# Exercise
When a line of the records below contains the string "pixels", copy that whole line.

# Records shown
==============================

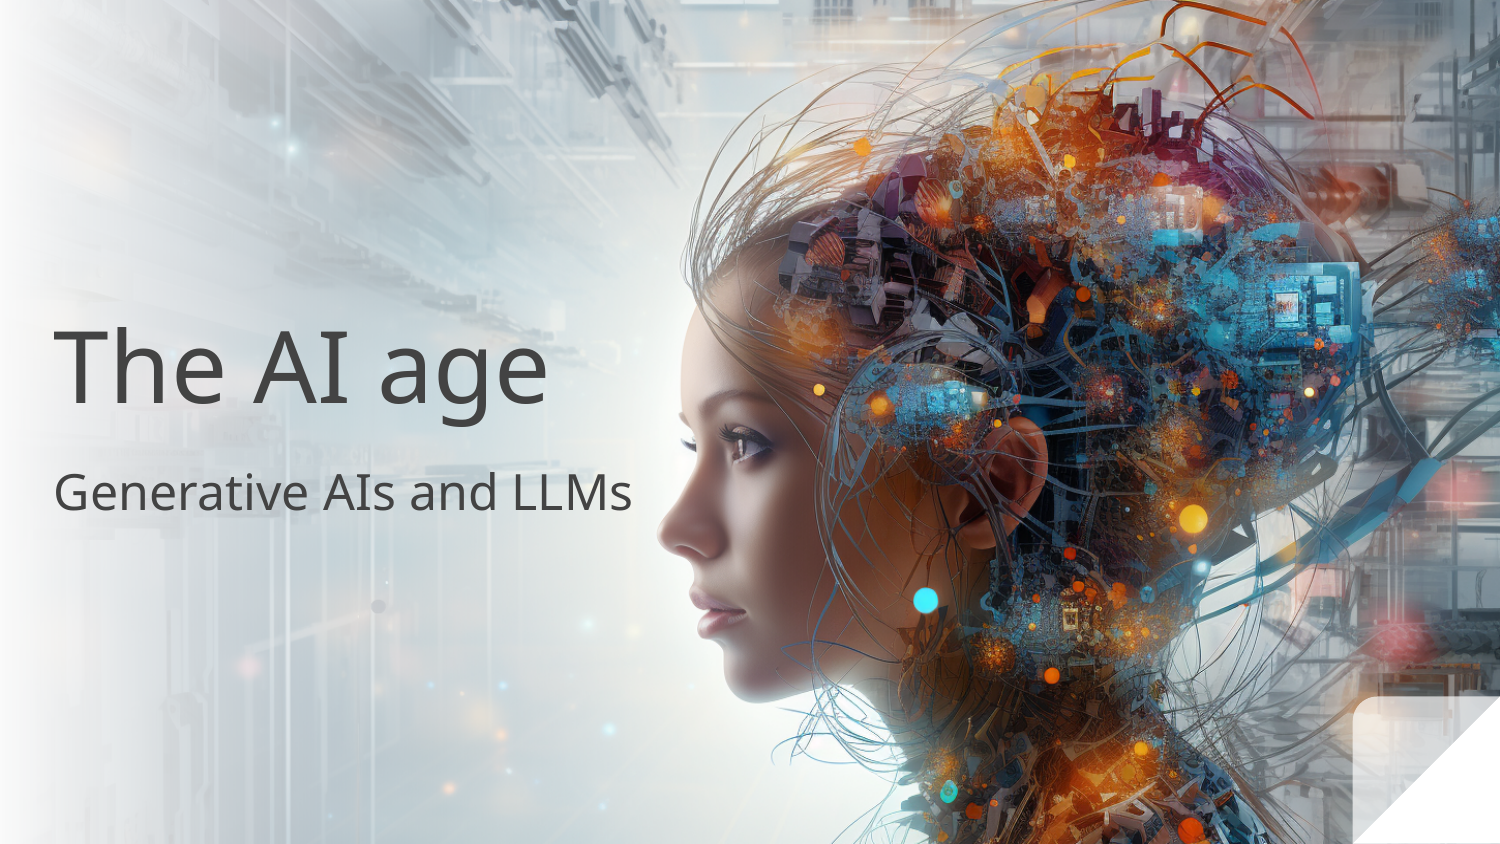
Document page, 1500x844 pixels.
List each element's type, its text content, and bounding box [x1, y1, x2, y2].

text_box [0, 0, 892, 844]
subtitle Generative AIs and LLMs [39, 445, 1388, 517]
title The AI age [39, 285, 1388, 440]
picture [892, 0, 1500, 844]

==============================

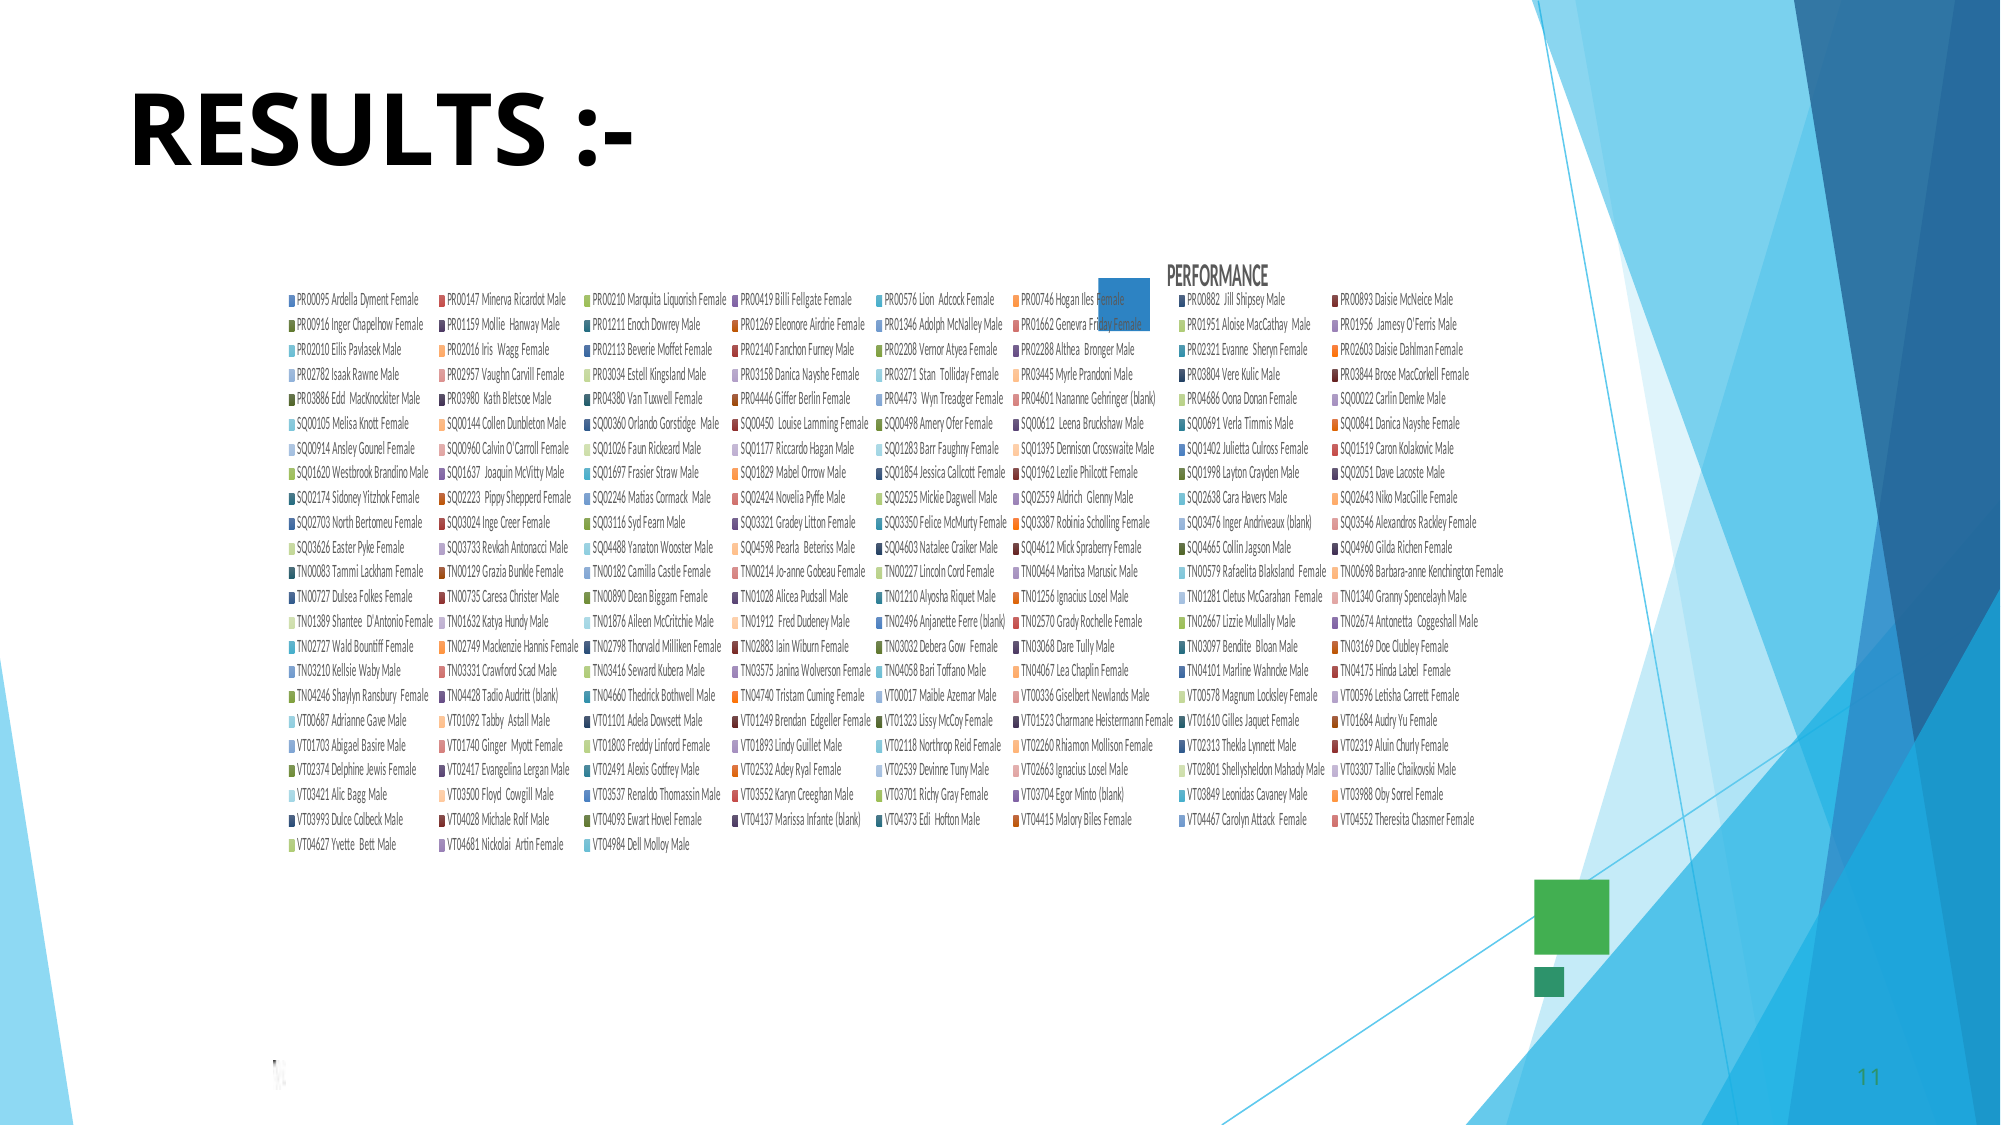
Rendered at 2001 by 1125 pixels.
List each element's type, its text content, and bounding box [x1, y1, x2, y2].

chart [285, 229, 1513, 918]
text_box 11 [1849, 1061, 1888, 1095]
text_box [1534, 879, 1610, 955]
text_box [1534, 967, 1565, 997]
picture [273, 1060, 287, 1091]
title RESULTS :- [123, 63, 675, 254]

==============================

# Answer space
Document page, 1500x844 pixels.
Rendered at 2001 by 1125 pixels.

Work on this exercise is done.